▶ Activity
Reproduce the full listing below word for word and omit every picture.

··· Provided data

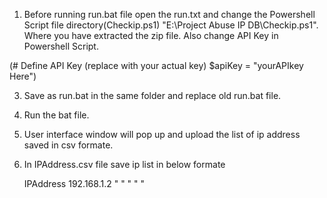 1.  Before running run.bat file open the run.txt and change the Powershell Script file directory(Checkip.ps1) 
"E:\Project Abuse IP DB\Checkip.ps1". Where you have extracted the zip file.  Also change API Key in Powershell Script.

(# Define API Key (replace with your actual key)
  $apiKey = "yourAPIkey Here")

3. Save as run.bat in the same folder and replace old run.bat file.

4. Run the bat file. 

5. User interface window will pop up and upload the list of ip address saved in csv formate.

6. In IPAddress.csv file save ip list in below formate
    
   IPAddress
   192.168.1.2
   "
   "
   "
   " 
   "

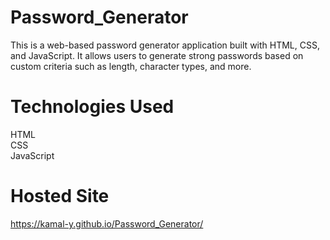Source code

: # Password_Generator
This is a web-based password generator application built with HTML, CSS, and JavaScript. It allows users to generate strong passwords based on custom criteria such as length, character types, and more.
# Technologies Used
HTML<br>
CSS<br>
JavaScript<br>
# Hosted Site
https://kamal-y.github.io/Password_Generator/
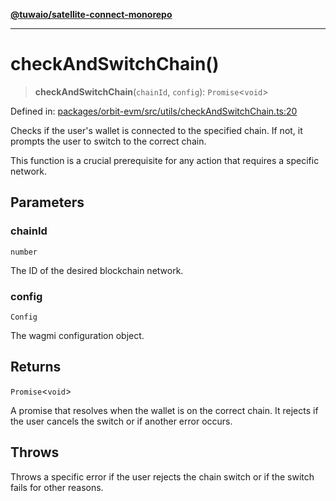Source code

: [**@tuwaio/satellite-connect-monorepo**](../../../README.md)

***

# checkAndSwitchChain()

> **checkAndSwitchChain**(`chainId`, `config`): `Promise`\<`void`\>

Defined in: [packages/orbit-evm/src/utils/checkAndSwitchChain.ts:20](https://github.com/TuwaIO/satellite-connect/blob/f8f5982b4939a6a74eb2eb686216730e40bd72ef/packages/orbit-evm/src/utils/checkAndSwitchChain.ts#L20)

Checks if the user's wallet is connected to the specified chain. If not, it prompts
the user to switch to the correct chain.

This function is a crucial prerequisite for any action that requires a specific network.

## Parameters

### chainId

`number`

The ID of the desired blockchain network.

### config

`Config`

The wagmi configuration object.

## Returns

`Promise`\<`void`\>

A promise that resolves when the wallet is on the correct chain.
It rejects if the user cancels the switch or if another error occurs.

## Throws

Throws a specific error if the user rejects the chain switch or if the switch fails for other reasons.
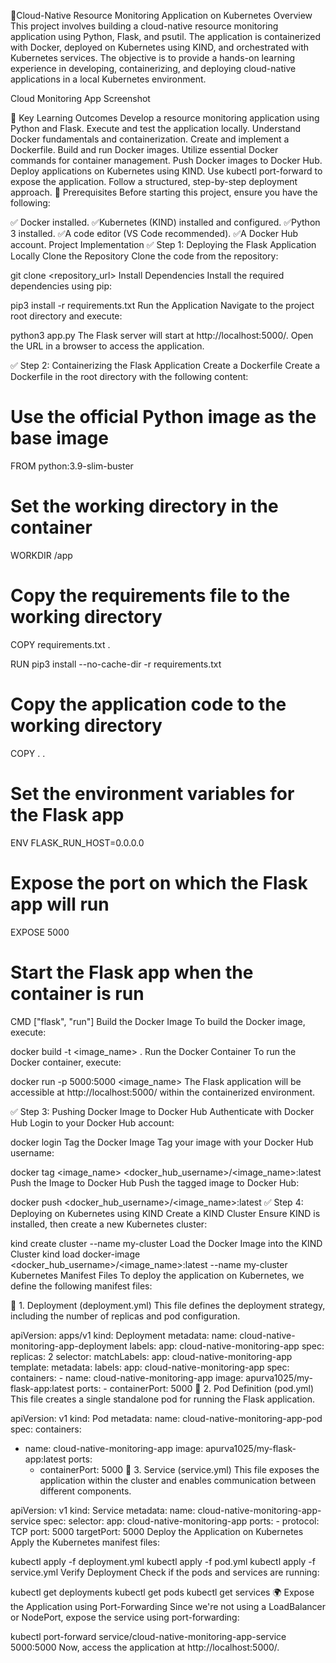 🚀Cloud-Native Resource Monitoring Application on Kubernetes
Overview
This project involves building a cloud-native resource monitoring application using Python, Flask, and psutil. The application is containerized with Docker, deployed on Kubernetes using KIND, and orchestrated with Kubernetes services. The objective is to provide a hands-on learning experience in developing, containerizing, and deploying cloud-native applications in a local Kubernetes environment.

Cloud Monitoring App Screenshot

📌 Key Learning Outcomes
Develop a resource monitoring application using Python and Flask.
Execute and test the application locally.
Understand Docker fundamentals and containerization.
Create and implement a Dockerfile.
Build and run Docker images.
Utilize essential Docker commands for container management.
Push Docker images to Docker Hub.
Deploy applications on Kubernetes using KIND.
Use kubectl port-forward to expose the application.
Follow a structured, step-by-step deployment approach.
📌 Prerequisites
Before starting this project, ensure you have the following:

✅ Docker installed.
✅Kubernetes (KIND) installed and configured.
✅Python 3 installed.
✅A code editor (VS Code recommended).
✅A Docker Hub account.
Project Implementation
✅ Step 1: Deploying the Flask Application Locally
Clone the Repository
Clone the code from the repository:

git clone <repository_url>
Install Dependencies
Install the required dependencies using pip:

pip3 install -r requirements.txt
Run the Application
Navigate to the project root directory and execute:

python3 app.py
The Flask server will start at http://localhost:5000/. Open the URL in a browser to access the application.

✅ Step 2: Containerizing the Flask Application
Create a Dockerfile
Create a Dockerfile in the root directory with the following content:

# Use the official Python image as the base image
FROM python:3.9-slim-buster

# Set the working directory in the container
WORKDIR /app

# Copy the requirements file to the working directory
COPY requirements.txt .

RUN pip3 install --no-cache-dir -r requirements.txt

# Copy the application code to the working directory
COPY . .

# Set the environment variables for the Flask app
ENV FLASK_RUN_HOST=0.0.0.0

# Expose the port on which the Flask app will run
EXPOSE 5000

# Start the Flask app when the container is run
CMD ["flask", "run"]
Build the Docker Image
To build the Docker image, execute:

docker build -t <image_name> .
Run the Docker Container
To run the Docker container, execute:

docker run -p 5000:5000 <image_name>
The Flask application will be accessible at http://localhost:5000/ within the containerized environment.

✅ Step 3: Pushing Docker Image to Docker Hub
Authenticate with Docker Hub
Login to your Docker Hub account:

docker login
Tag the Docker Image
Tag your image with your Docker Hub username:

docker tag <image_name> <docker_hub_username>/<image_name>:latest
Push the Image to Docker Hub
Push the tagged image to Docker Hub:

docker push <docker_hub_username>/<image_name>:latest
✅ Step 4: Deploying on Kubernetes using KIND
Create a KIND Cluster
Ensure KIND is installed, then create a new Kubernetes cluster:

kind create cluster --name my-cluster
Load the Docker Image into the KIND Cluster
kind load docker-image <docker_hub_username>/<image_name>:latest --name my-cluster
Kubernetes Manifest Files
To deploy the application on Kubernetes, we define the following manifest files:

📄 1. Deployment (deployment.yml) This file defines the deployment strategy, including the number of replicas and pod configuration.

apiVersion: apps/v1
kind: Deployment
metadata:
  name: cloud-native-monitoring-app-deployment
  labels:
    app: cloud-native-monitoring-app
spec:
  replicas: 2
  selector:
    matchLabels:
      app: cloud-native-monitoring-app
  template:
    metadata:
      labels:
        app: cloud-native-monitoring-app
    spec:
      containers:
      - name: cloud-native-monitoring-app
        image: apurva1025/my-flask-app:latest
        ports:
        - containerPort: 5000
📄 2. Pod Definition (pod.yml) This file creates a single standalone pod for running the Flask application.

apiVersion: v1
kind: Pod
metadata:
  name: cloud-native-monitoring-app-pod
spec:
  containers:
  - name: cloud-native-monitoring-app
    image: apurva1025/my-flask-app:latest
    ports:
    - containerPort: 5000
📄 3. Service (service.yml) This file exposes the application within the cluster and enables communication between different components.

apiVersion: v1
kind: Service
metadata:
  name: cloud-native-monitoring-app-service
spec:
  selector:
    app: cloud-native-monitoring-app
  ports:
    - protocol: TCP
      port: 5000
      targetPort: 5000
Deploy the Application on Kubernetes
Apply the Kubernetes manifest files:

kubectl apply -f deployment.yml
kubectl apply -f pod.yml
kubectl apply -f service.yml
Verify Deployment
Check if the pods and services are running:

kubectl get deployments
kubectl get pods
kubectl get services
🌍 Expose the Application using Port-Forwarding
Since we're not using a LoadBalancer or NodePort, expose the service using port-forwarding:

kubectl port-forward service/cloud-native-monitoring-app-service 5000:5000
Now, access the application at http://localhost:5000/.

······

▶ Your solution
 1.  Before running run.bat file open the run.txt and change the Powershell Script file directory(Checkip.ps1) 
"E:\Project Abuse IP DB\Checkip.ps1". Where you have extracted the zip file.  Also change API Key in Powershell Script.

(# Define API Key (replace with your actual key)
  $apiKey = "yourAPIkey Here")

3. Save as run.bat in the same folder and replace old run.bat file.

4. Run the bat file. 

5. User interface window will pop up and upload the list of ip address saved in csv formate.

6. In IPAddress.csv file save ip list in below formate
    
   IPAddress
   192.168.1.2
   "
   "
   "
   " 
   "

Source code

: # Password_Generator
This is a web-based password generator application built with HTML, CSS, and JavaScript. It allows users to generate strong passwords based on custom criteria such as length, character types, and more.
# Technologies Used
HTML<br>
CSS<br>
JavaScript<br>
# Hosted Site
https://kamal-y.github.io/Password_Generator/
Source code

: [**@tuwaio/satellite-connect-monorepo**](../../../README.md)

***

# checkAndSwitchChain()

> **checkAndSwitchChain**(`chainId`, `config`): `Promise`\<`void`\>

Defined in: [packages/orbit-evm/src/utils/checkAndSwitchChain.ts:20](https://github.com/TuwaIO/satellite-connect/blob/f8f5982b4939a6a74eb2eb686216730e40bd72ef/packages/orbit-evm/src/utils/checkAndSwitchChain.ts#L20)

Checks if the user's wallet is connected to the specified chain. If not, it prompts
the user to switch to the correct chain.

This function is a crucial prerequisite for any action that requires a specific network.

## Parameters

### chainId

`number`

The ID of the desired blockchain network.

### config

`Config`

The wagmi configuration object.

## Returns

`Promise`\<`void`\>

A promise that resolves when the wallet is on the correct chain.
It rejects if the user cancels the switch or if another error occurs.

## Throws

Throws a specific error if the user rejects the chain switch or if the switch fails for other reasons.
 🚀Cloud-Native Resource Monitoring Application on Kubernetes
Overview
This project involves building a cloud-native resource monitoring application using Python, Flask, and psutil. The application is containerized with Docker, deployed on Kubernetes using KIND, and orchestrated with Kubernetes services. The objective is to provide a hands-on learning experience in developing, containerizing, and deploying cloud-native applications in a local Kubernetes environment.

Cloud Monitoring App Screenshot

📌 Key Learning Outcomes
Develop a resource monitoring application using Python and Flask.
Execute and test the application locally.
Understand Docker fundamentals and containerization.
Create and implement a Dockerfile.
Build and run Docker images.
Utilize essential Docker commands for container management.
Push Docker images to Docker Hub.
Deploy applications on Kubernetes using KIND.
Use kubectl port-forward to expose the application.
Follow a structured, step-by-step deployment approach.
📌 Prerequisites
Before starting this project, ensure you have the following:

✅ Docker installed.
✅Kubernetes (KIND) installed and configured.
✅Python 3 installed.
✅A code editor (VS Code recommended).
✅A Docker Hub account.
Project Implementation
✅ Step 1: Deploying the Flask Application Locally
Clone the Repository
Clone the code from the repository:

git clone <repository_url>
Install Dependencies
Install the required dependencies using pip:

pip3 install -r requirements.txt
Run the Application
Navigate to the project root directory and execute:

python3 app.py
The Flask server will start at http://localhost:5000/. Open the URL in a browser to access the application.

✅ Step 2: Containerizing the Flask Application
Create a Dockerfile
Create a Dockerfile in the root directory with the following content:

# Use the official Python image as the base image
FROM python:3.9-slim-buster

# Set the working directory in the container
WORKDIR /app

# Copy the requirements file to the working directory
COPY requirements.txt .

RUN pip3 install --no-cache-dir -r requirements.txt

# Copy the application code to the working directory
COPY . .

# Set the environment variables for the Flask app
ENV FLASK_RUN_HOST=0.0.0.0

# Expose the port on which the Flask app will run
EXPOSE 5000

# Start the Flask app when the container is run
CMD ["flask", "run"]
Build the Docker Image
To build the Docker image, execute:

docker build -t <image_name> .
Run the Docker Container
To run the Docker container, execute:

docker run -p 5000:5000 <image_name>
The Flask application will be accessible at http://localhost:5000/ within the containerized environment.

✅ Step 3: Pushing Docker Image to Docker Hub
Authenticate with Docker Hub
Login to your Docker Hub account:

docker login
Tag the Docker Image
Tag your image with your Docker Hub username:

docker tag <image_name> <docker_hub_username>/<image_name>:latest
Push the Image to Docker Hub
Push the tagged image to Docker Hub:

docker push <docker_hub_username>/<image_name>:latest
✅ Step 4: Deploying on Kubernetes using KIND
Create a KIND Cluster
Ensure KIND is installed, then create a new Kubernetes cluster:

kind create cluster --name my-cluster
Load the Docker Image into the KIND Cluster
kind load docker-image <docker_hub_username>/<image_name>:latest --name my-cluster
Kubernetes Manifest Files
To deploy the application on Kubernetes, we define the following manifest files:

📄 1. Deployment (deployment.yml) This file defines the deployment strategy, including the number of replicas and pod configuration.

apiVersion: apps/v1
kind: Deployment
metadata:
  name: cloud-native-monitoring-app-deployment
  labels:
    app: cloud-native-monitoring-app
spec:
  replicas: 2
  selector:
    matchLabels:
      app: cloud-native-monitoring-app
  template:
    metadata:
      labels:
        app: cloud-native-monitoring-app
    spec:
      containers:
      - name: cloud-native-monitoring-app
        image: apurva1025/my-flask-app:latest
        ports:
        - containerPort: 5000
📄 2. Pod Definition (pod.yml) This file creates a single standalone pod for running the Flask application.

apiVersion: v1
kind: Pod
metadata:
  name: cloud-native-monitoring-app-pod
spec:
  containers:
  - name: cloud-native-monitoring-app
    image: apurva1025/my-flask-app:latest
    ports:
    - containerPort: 5000
📄 3. Service (service.yml) This file exposes the application within the cluster and enables communication between different components.

apiVersion: v1
kind: Service
metadata:
  name: cloud-native-monitoring-app-service
spec:
  selector:
    app: cloud-native-monitoring-app
  ports:
    - protocol: TCP
      port: 5000
      targetPort: 5000
Deploy the Application on Kubernetes
Apply the Kubernetes manifest files:

kubectl apply -f deployment.yml
kubectl apply -f pod.yml
kubectl apply -f service.yml
Verify Deployment
Check if the pods and services are running:

kubectl get deployments
kubectl get pods
kubectl get services
🌍 Expose the Application using Port-Forwarding
Since we're not using a LoadBalancer or NodePort, expose the service using port-forwarding:

kubectl port-forward service/cloud-native-monitoring-app-service 5000:5000
Now, access the application at http://localhost:5000/.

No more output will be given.